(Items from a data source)
------------
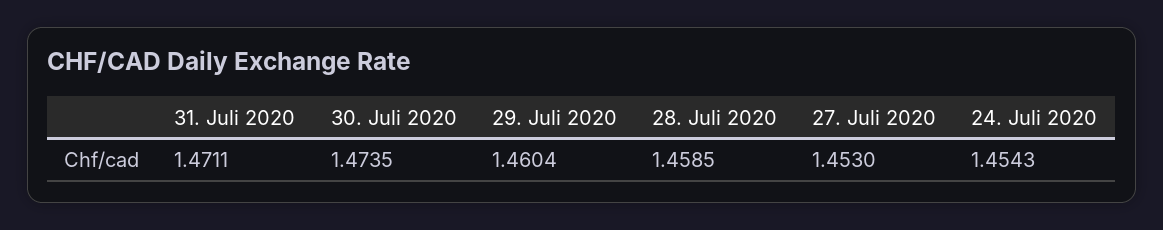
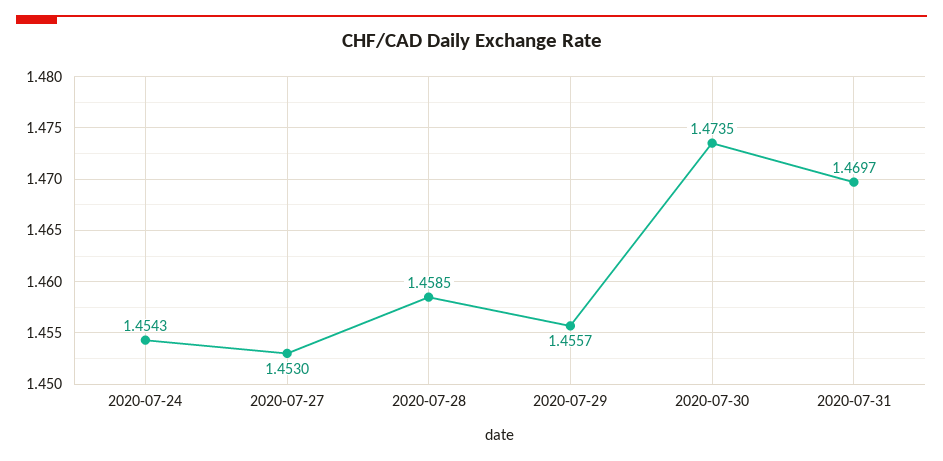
  {
-   "31. Juli 2020": 1.4711,
+   "31. Juli 2020": 1.4697,
    "30. Juli 2020": 1.4735,
-   "29. Juli 2020": 1.4604,
+   "29. Juli 2020": 1.4557,
    "28. Juli 2020": 1.4585,
    "27. Juli 2020": 1.453,
    "24. Juli 2020": 1.4543
  }

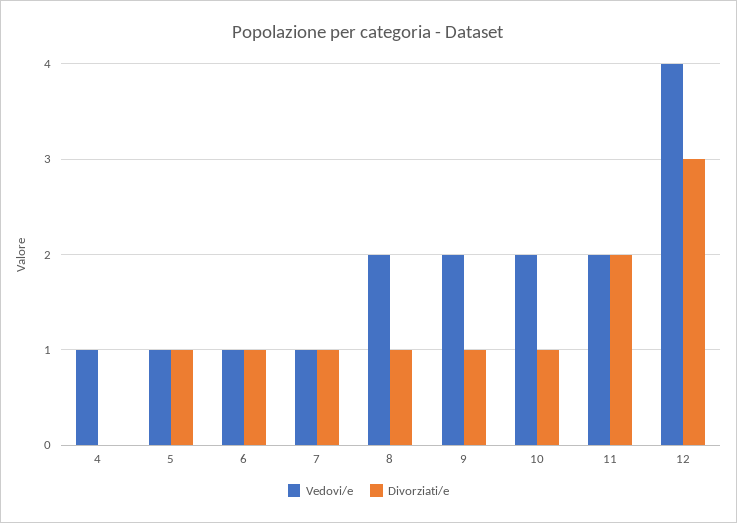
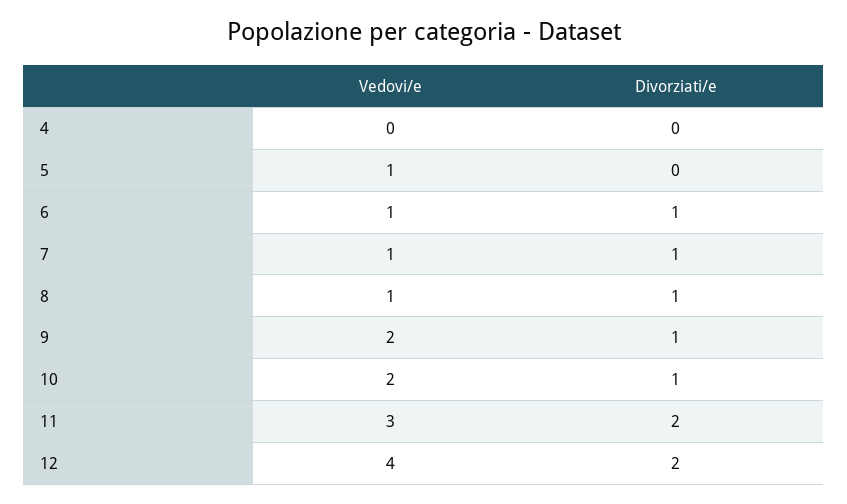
  {
    "Vedovi/e": {
-     "4": 1,
+     "4": 0,
      "5": 1,
      "6": 1,
      "7": 1,
-     "8": 2,
+     "8": 1,
      "9": 2,
      "10": 2,
-     "11": 2,
+     "11": 3,
      "12": 4
    },
    "Divorziati/e": {
      "4": 0,
-     "5": 1,
+     "5": 0,
      "6": 1,
      "7": 1,
      "8": 1,
      "9": 1,
      "10": 1,
      "11": 2,
-     "12": 3
+     "12": 2
    }
  }

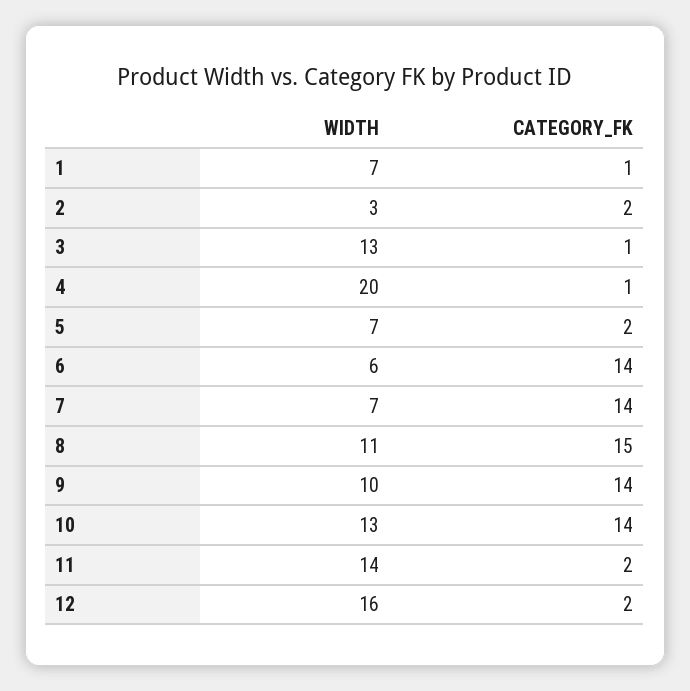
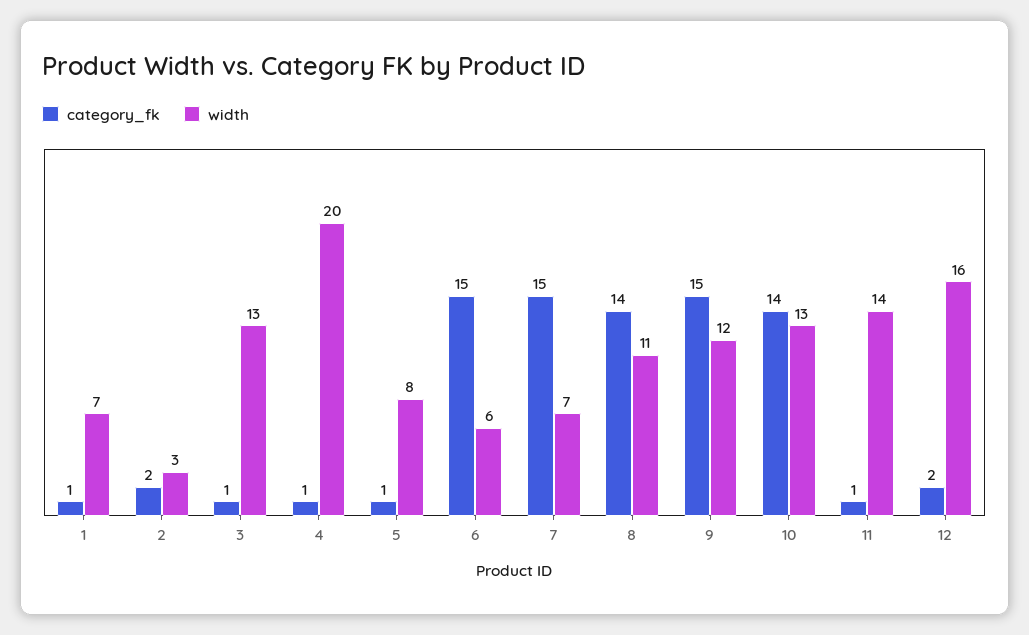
  {
    "WIDTH": {
      "1": 7,
      "2": 3,
      "3": 13,
      "4": 20,
-     "5": 7,
+     "5": 8,
      "6": 6,
      "7": 7,
      "8": 11,
-     "9": 10,
+     "9": 12,
      "10": 13,
      "11": 14,
      "12": 16
    },
    "CATEGORY_FK": {
      "1": 1,
      "2": 2,
      "3": 1,
      "4": 1,
-     "5": 2,
+     "5": 1,
-     "6": 14,
+     "6": 15,
-     "7": 14,
+     "7": 15,
-     "8": 15,
+     "8": 14,
-     "9": 14,
+     "9": 15,
      "10": 14,
-     "11": 2,
+     "11": 1,
      "12": 2
    }
  }

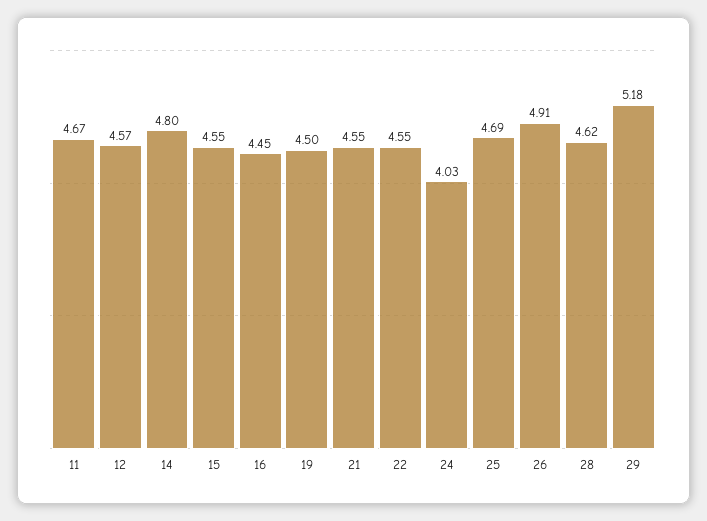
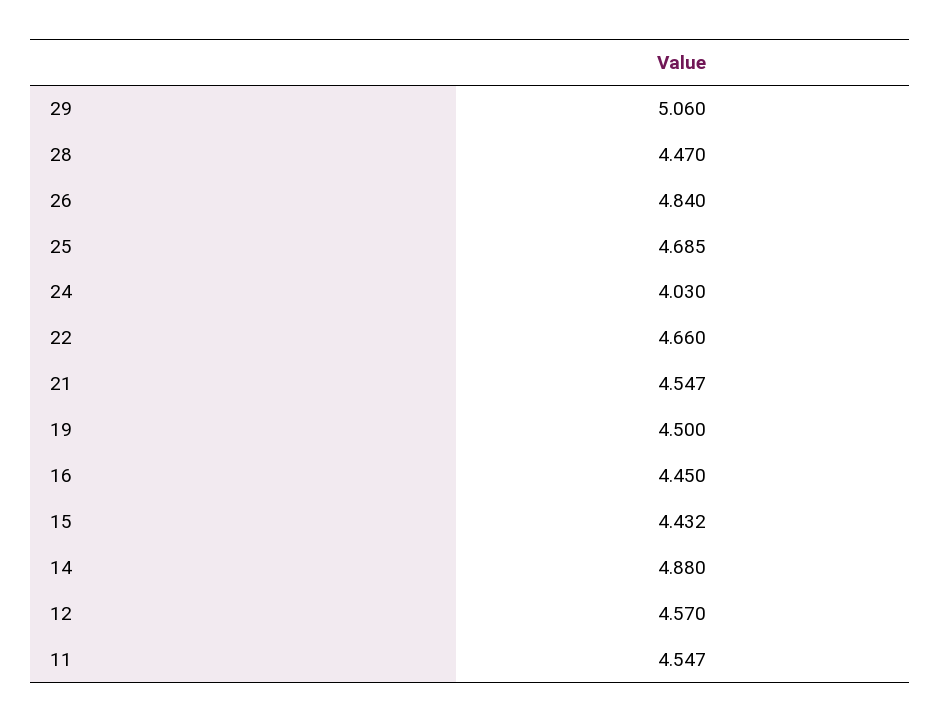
  {
-   "11": 4.67,
+   "11": 4.547,
    "12": 4.57,
-   "14": 4.8,
+   "14": 4.88,
-   "15": 4.55,
+   "15": 4.432,
    "16": 4.45,
    "19": 4.5,
    "21": 4.547,
-   "22": 4.55,
+   "22": 4.66,
    "24": 4.03,
    "25": 4.685,
-   "26": 4.91,
+   "26": 4.84,
-   "28": 4.62,
+   "28": 4.47,
-   "29": 5.18
+   "29": 5.06
  }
------------
> Your task:
Check how many lines in the entries contain "Juli", and reply with that number alone.

> The completed task:
8